Instruction: Copy every record word for word.

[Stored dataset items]
- - -
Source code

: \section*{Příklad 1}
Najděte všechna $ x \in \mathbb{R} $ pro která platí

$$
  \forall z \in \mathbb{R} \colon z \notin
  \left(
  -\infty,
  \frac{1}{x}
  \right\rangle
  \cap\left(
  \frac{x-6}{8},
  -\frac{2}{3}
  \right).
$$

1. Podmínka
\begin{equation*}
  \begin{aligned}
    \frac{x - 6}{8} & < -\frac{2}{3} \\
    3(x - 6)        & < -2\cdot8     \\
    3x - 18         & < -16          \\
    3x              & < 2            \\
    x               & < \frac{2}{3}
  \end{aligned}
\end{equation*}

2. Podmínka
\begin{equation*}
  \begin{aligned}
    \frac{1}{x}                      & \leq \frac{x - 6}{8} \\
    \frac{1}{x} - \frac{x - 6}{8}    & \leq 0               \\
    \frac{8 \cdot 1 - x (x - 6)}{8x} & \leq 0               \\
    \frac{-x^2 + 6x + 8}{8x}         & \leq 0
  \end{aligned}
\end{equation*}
- - -
Completed task:
Source code

: \section*{Příklad 1}
Najděte všechna $ x \in \mathbb{R} $ pro která platí

$$
  \forall z \in \mathbb{R} \colon z \notin
  \left(
  -\infty,
  \frac{1}{x}
  \right\rangle
  \cap\left(
  \frac{x-6}{8},
  -\frac{2}{3}
  \right).
$$

1. Podmínka
\begin{equation*}
  \begin{aligned}
    \frac{x - 6}{8} & < -\frac{2}{3} \\
    3(x - 6)        & < -2\cdot8     \\
    3x - 18         & < -16          \\
    3x              & < 2            \\
    x               & < \frac{2}{3}
  \end{aligned}
\end{equation*}

2. Podmínka
\begin{equation*}
  \begin{aligned}
    \frac{1}{x}                      & \leq \frac{x - 6}{8} \\
    \frac{1}{x} - \frac{x - 6}{8}    & \leq 0               \\
    \frac{8 \cdot 1 - x (x - 6)}{8x} & \leq 0               \\
    \frac{-x^2 + 6x + 8}{8x}         & \leq 0
  \end{aligned}
\end{equation*}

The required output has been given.